Arbeitsmarkt und Löhne: die Konvergenz läuft

Die Arbeitslosenquoten beider Länder gehören zu den niedrigsten der EU, der Fachkräftemangel ist beiderseits der Grenze das Thema Nummer eins. Spürbar gedreht hat sich die Migrationsrichtung: Immer mehr polnische Fachkräfte bleiben im Land oder kehren zurück, weil die Löhne in den Metropolen kräftig gestiegen sind. Der Ost-Ausschuss der Deutschen Wirtschaft begleitet diese Entwicklung aus Sicht der deutschen Unternehmen, die in Polen investieren und dort inzwischen selbst um Personal werben müssen.

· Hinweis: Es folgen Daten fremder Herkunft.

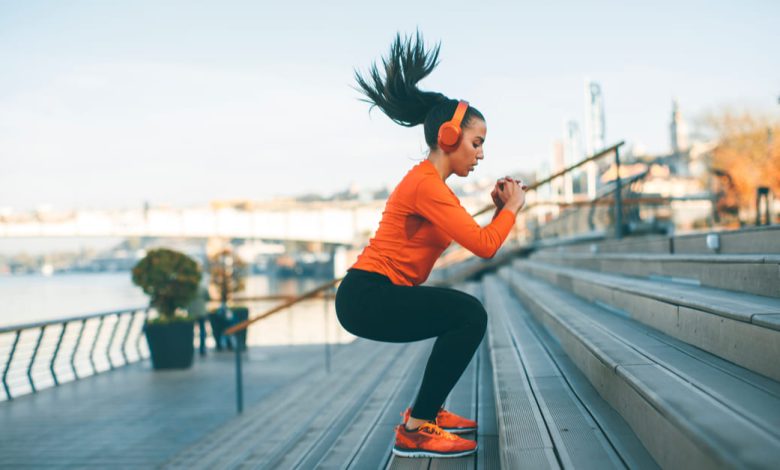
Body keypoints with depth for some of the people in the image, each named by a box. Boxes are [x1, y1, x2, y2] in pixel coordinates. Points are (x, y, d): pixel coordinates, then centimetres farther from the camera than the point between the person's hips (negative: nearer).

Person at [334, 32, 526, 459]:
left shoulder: (432, 183, 16)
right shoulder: (426, 184, -17)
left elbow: (474, 239, 17)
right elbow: (484, 246, -20)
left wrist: (499, 209, 6)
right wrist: (511, 207, -4)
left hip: (377, 293, 11)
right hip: (366, 298, -11)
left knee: (466, 316, 20)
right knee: (469, 314, -22)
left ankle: (427, 411, 22)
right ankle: (415, 430, -16)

Was lange als verlängerte Werkbank galt, ist zum umkämpften Arbeitsmarkt geworden.

Für Unternehmen auf beiden Seiten ergibt sich daraus eine neue Rechenaufgabe. Der reine Lohnkostenvorteil Polens schrumpft, dafür rücken Qualifikation, Liefernähe und politische Verlässlichkeit in den Vordergrund. Deutsche Mittelständler, die heute über ein Werk in Polen nachdenken, kalkulieren anders als ihre Vorgänger in den Neunzigern: nicht mehr billig produzieren, sondern gemeinsam entwickeln. Und polnische Firmen kaufen sich umgekehrt in deutsche Traditionsbetriebe ein, wenn dort die Nachfolge fehlt.

Fazit

Mein Befund fällt eindeutig aus: Das alte Gefälle ist Geschichte, das Lernverhältnis keine Einbahnstraße mehr. Deutschland bringt Kapital, Prozessreife und Weltmarktzugang ein, Polen Tempo, Pragmatismus und eine Bevölkerung, die den Aufstieg noch als Versprechen begreift. Wer wissen will, wie europäische Industriepolitik in zehn Jahren aussieht, findet die Antwort nicht in Brüssel, sondern zwischen Breslau und Berlin.